The upshot is that the interests the Court has long described as preventing "corruption" or the "appearance of corruption" are more than ordinary factors to be weighed against the constitutional right to political speech. Rather, they are interests rooted in the First Amendment it- self. They are rooted in the constitutional effort to create a democracy responsive to the people--a government where laws reflect the very thoughts, views, ideas, and sentiments, the expression of which the First Amendment protects.

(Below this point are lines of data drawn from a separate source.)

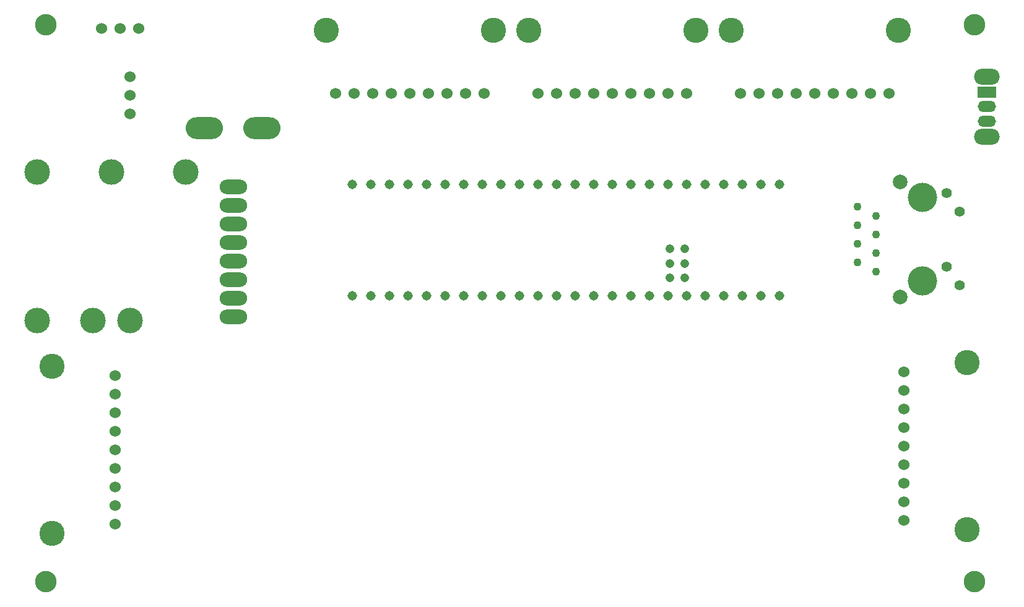
<source format=gbr>
%TF.GenerationSoftware,KiCad,Pcbnew,7.0.7*%
%TF.CreationDate,2024-03-26T15:37:16-05:00*%
%TF.ProjectId,CoreBoard,436f7265-426f-4617-9264-2e6b69636164,rev?*%
%TF.SameCoordinates,Original*%
%TF.FileFunction,Soldermask,Bot*%
%TF.FilePolarity,Negative*%
%FSLAX46Y46*%
G04 Gerber Fmt 4.6, Leading zero omitted, Abs format (unit mm)*
G04 Created by KiCad (PCBNEW 7.0.7) date 2024-03-26 15:37:16*
%MOMM*%
%LPD*%
G01*
G04 APERTURE LIST*
%ADD10C,3.450000*%
%ADD11C,1.524000*%
%ADD12O,3.500000X2.200000*%
%ADD13R,2.500000X1.500000*%
%ADD14O,2.500000X1.500000*%
%ADD15C,2.946400*%
%ADD16C,1.308000*%
%ADD17C,1.208000*%
%ADD18O,3.760000X1.982000*%
%ADD19C,1.100000*%
%ADD20C,1.400000*%
%ADD21C,4.000000*%
%ADD22C,2.000000*%
%ADD23O,5.100000X3.000000*%
%ADD24C,3.500000*%
G04 APERTURE END LIST*
D10*
%TO.C,Conn2*%
X69723000Y-116078000D03*
X69723000Y-93218000D03*
D11*
X78359000Y-114808000D03*
X78359000Y-112268000D03*
X78359000Y-109728000D03*
X78359000Y-107188000D03*
X78359000Y-104648000D03*
X78359000Y-102108000D03*
X78359000Y-99568000D03*
X78359000Y-97028000D03*
X78359000Y-94488000D03*
%TD*%
%TO.C,U7*%
X80391000Y-53594000D03*
X80391000Y-56134000D03*
X80391000Y-58674000D03*
%TD*%
D12*
%TO.C,SW16*%
X197568500Y-53558000D03*
X197568500Y-61758000D03*
D13*
X197568500Y-55658000D03*
D14*
X197568500Y-57658000D03*
X197568500Y-59658000D03*
%TD*%
D10*
%TO.C,Conn5*%
X134874000Y-47244000D03*
X157734000Y-47244000D03*
D11*
X136144000Y-55880000D03*
X138684000Y-55880000D03*
X141224000Y-55880000D03*
X143764000Y-55880000D03*
X146304000Y-55880000D03*
X148844000Y-55880000D03*
X151384000Y-55880000D03*
X153924000Y-55880000D03*
X156464000Y-55880000D03*
%TD*%
D15*
%TO.C,REF\u002A\u002A*%
X68834000Y-46482000D03*
%TD*%
%TO.C,REF\u002A\u002A*%
X195834000Y-46482000D03*
%TD*%
D10*
%TO.C,Conn4*%
X162560000Y-47244000D03*
X185420000Y-47244000D03*
D11*
X163830000Y-55880000D03*
X166370000Y-55880000D03*
X168910000Y-55880000D03*
X171450000Y-55880000D03*
X173990000Y-55880000D03*
X176530000Y-55880000D03*
X179070000Y-55880000D03*
X181610000Y-55880000D03*
X184150000Y-55880000D03*
%TD*%
D15*
%TO.C,REF\u002A\u002A*%
X68834000Y-122682000D03*
%TD*%
D16*
%TO.C,U1*%
X166624000Y-68326000D03*
X164084000Y-68326000D03*
X161544000Y-68326000D03*
X159004000Y-68326000D03*
X133604000Y-68326000D03*
X164084000Y-83566000D03*
X156464000Y-68326000D03*
X153924000Y-68326000D03*
X151384000Y-68326000D03*
X148844000Y-68326000D03*
X146304000Y-68326000D03*
X143764000Y-68326000D03*
X141224000Y-68326000D03*
X138684000Y-68326000D03*
X136144000Y-68326000D03*
X136144000Y-83566000D03*
X138684000Y-83566000D03*
X141224000Y-83566000D03*
X143764000Y-83566000D03*
X146304000Y-83566000D03*
X148844000Y-83566000D03*
X151384000Y-83566000D03*
X153924000Y-83566000D03*
X156464000Y-83566000D03*
X159004000Y-83566000D03*
X161544000Y-83566000D03*
X131064000Y-68326000D03*
X128524000Y-68326000D03*
X125984000Y-68326000D03*
X123444000Y-68326000D03*
X120904000Y-68326000D03*
X118364000Y-68326000D03*
X115824000Y-68326000D03*
X113284000Y-68326000D03*
X110744000Y-68326000D03*
X110744000Y-83566000D03*
X113284000Y-83566000D03*
X115824000Y-83566000D03*
X118364000Y-83566000D03*
X120904000Y-83566000D03*
X123444000Y-83566000D03*
X125984000Y-83566000D03*
X128524000Y-83566000D03*
X131064000Y-83566000D03*
X169164000Y-68326000D03*
X133604000Y-83566000D03*
X166624000Y-83566000D03*
D17*
X154194000Y-79116000D03*
X156194000Y-79116000D03*
X156194000Y-81116000D03*
X154194000Y-81116000D03*
X154194000Y-77116000D03*
X156194000Y-77116000D03*
D16*
X169164000Y-83566000D03*
%TD*%
D11*
%TO.C,Conn7*%
X76454000Y-46990000D03*
X78994000Y-46990000D03*
X81534000Y-46990000D03*
%TD*%
D18*
%TO.C,U2*%
X94488000Y-83883500D03*
X94488000Y-71183500D03*
X94488000Y-86423500D03*
X94488000Y-73723500D03*
X94488000Y-76263500D03*
X94488000Y-68643500D03*
X94488000Y-81343500D03*
X94488000Y-78803500D03*
%TD*%
D19*
%TO.C,J1*%
X182372000Y-80264000D03*
X179832000Y-78994000D03*
X182372000Y-77724000D03*
X179832000Y-76454000D03*
X182372000Y-75184000D03*
X179832000Y-73914000D03*
X182372000Y-72644000D03*
X179832000Y-71374000D03*
D20*
X193802000Y-82144000D03*
X192012000Y-79604000D03*
X193802000Y-72034000D03*
X192012000Y-69494000D03*
D21*
X188722000Y-81534000D03*
X188722000Y-70104000D03*
D22*
X185672000Y-83694000D03*
X185672000Y-67944000D03*
%TD*%
D23*
%TO.C,Conn1*%
X98425000Y-60641200D03*
X90551000Y-60641200D03*
%TD*%
D10*
%TO.C,Conn6*%
X107188000Y-47244000D03*
X130048000Y-47244000D03*
D11*
X108458000Y-55880000D03*
X110998000Y-55880000D03*
X113538000Y-55880000D03*
X116078000Y-55880000D03*
X118618000Y-55880000D03*
X121158000Y-55880000D03*
X123698000Y-55880000D03*
X126238000Y-55880000D03*
X128778000Y-55880000D03*
%TD*%
D15*
%TO.C,REF\u002A\u002A*%
X195834000Y-122682000D03*
%TD*%
D10*
%TO.C,Conn3*%
X194818000Y-92710000D03*
X194818000Y-115570000D03*
D11*
X186182000Y-93980000D03*
X186182000Y-96520000D03*
X186182000Y-99060000D03*
X186182000Y-101600000D03*
X186182000Y-104140000D03*
X186182000Y-106680000D03*
X186182000Y-109220000D03*
X186182000Y-111760000D03*
X186182000Y-114300000D03*
%TD*%
D24*
%TO.C,U3*%
X80378000Y-86935800D03*
X75298000Y-86935800D03*
X67678000Y-86935800D03*
X67678000Y-66615800D03*
X77838000Y-66615800D03*
X87998000Y-66615800D03*
%TD*%
M02*

</source>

Breyer then goes on to detail how aggregate donations can be used to subvert the democratic process. It would be possible for donations for over a million dollars to a political party to be legal, and a wealthy donor would also be permitted to donate an addition $2.4 million to a party's national candidates for office. Parties will surely take notice of these large donations, a rather important potential source of the appearance of corruption given the the increasingly hierarchical, leadership-driven nature of our political parties in Congress. In addition, money given to candidates need not stay with that candidate. There's a reason why members of Congress in safe seats continue to raise large amounts of money; this money can be used to give to candidates in close races and create political debts that might be repaid in the future. The proliferation of PACS adds further potential for corruption: "without any aggregate limits, a party will be able to channel $2 million from each of ten Rich Donors to each of ten Embattled Candidates."

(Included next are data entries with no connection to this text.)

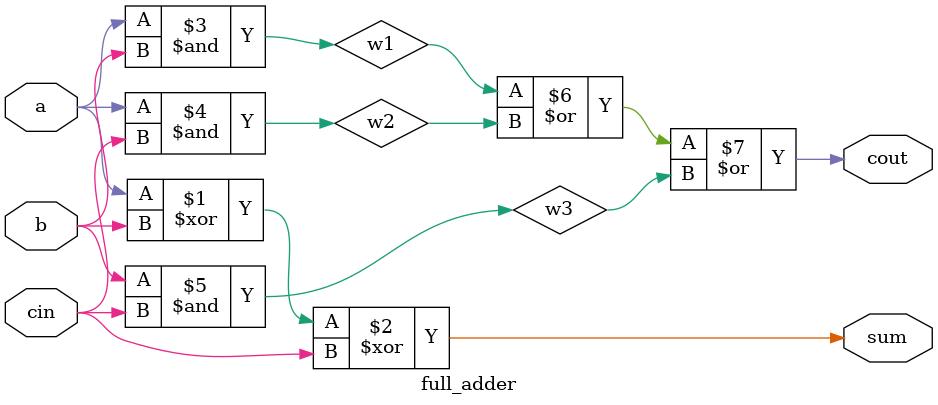
<source format=v>
module full_adder(sum, cout, a, b, cin);
    input a, b, cin;
    output sum, cout;
    wire w1, w2, w3;

    // syntax: gate instance_name(output, input_1, input_2...)
    xor Sresult(sum, a, b, cin);
    and A_and_B(w1, a, b);
    and A_and_C(w2, a, cin);
    and B_and_C(w3, b, cin);
    or Cout(cout, w1, w2, w3);

endmodule

// iverilog -o full_adder -s full_adder_tb .\full_adder.v .\full_adder_tb.v
// vvp .\full_adder
</source>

As Breyer argues, allowing the very rich to distort the marketplace of ideas to this extent is inconsistent with the very values the First Amendment protects. There is certainly the potential for restrictions on campaign donations or spending to be inconsistent with the First Amendment, but Congress needs much more leeway that the Supreme Court gives it here.

Admittedly, the straightjacket could be even tighter. Justice Thomas, in his concurrence, argues that Buckley v. Valeo should be overruled entirely and all legislative limits on donations be considered presumptively unconstitutional. It says something that none of the other Republican appointees were willing to go quite this far in explicitly requiring a government by and for the plutocracy. But it's also true that the superficially more moderate Republican justices may be headed to the same destination on a highway with a somewhat lower speed limit.

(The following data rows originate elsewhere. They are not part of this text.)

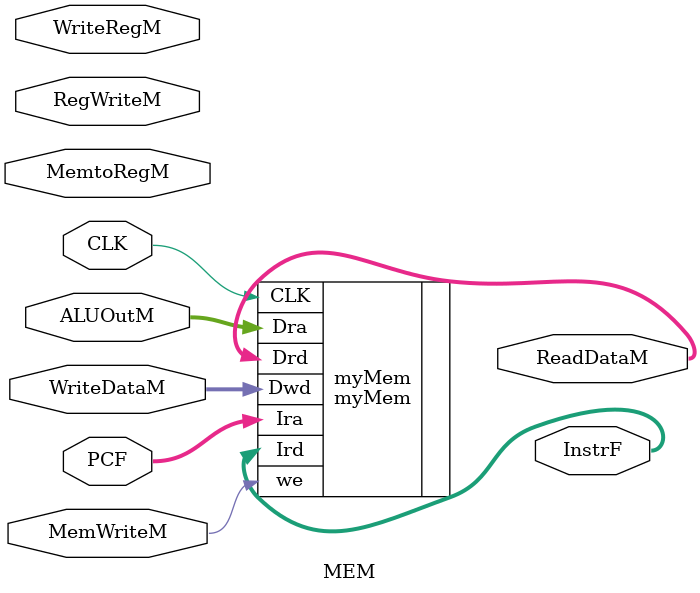
<source format=sv>
`timescale 1ns / 1ps


module MEM(input logic CLK,
               input logic RegWriteM, MemtoRegM, MemWriteM,
               input logic [31:0] ALUOutM, WriteDataM, PCF,
               input logic [4:0] WriteRegM,
               output logic [31:0] ReadDataM, InstrF);


myMem myMem(.CLK(CLK), .we(MemWriteM), .Dra(ALUOutM), .Drd(ReadDataM), .Dwd(WriteDataM), .Ira(PCF), .Ird(InstrF));

endmodule

</source>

As Ari Berman of The Nation points out, there is a particularly cruel irony about the Roberts Court's attack on campaign finance reform in cases like McCutcheon and Citizens United. On the one hand, the Court is making it nearly impossible for Congress or state legislatures to reduce the influence of money in politics, holding restrictions unconstitutional even in cases where they don't suppress speech at all. On the other hand, the Court has been extremely hostile to the voting rights. On the one hand, they've upheld vote suppression at the state level even when these restrictions are directed at concededly non-existent problems. On the other hand, they've eviscerated the Voting Rights Act with an opinion that finds no discernible basis in the text of the Constitution or the Court's precedents. To the Roberts Court, money should talk as loudly as possible while ordinary voters can take a walk.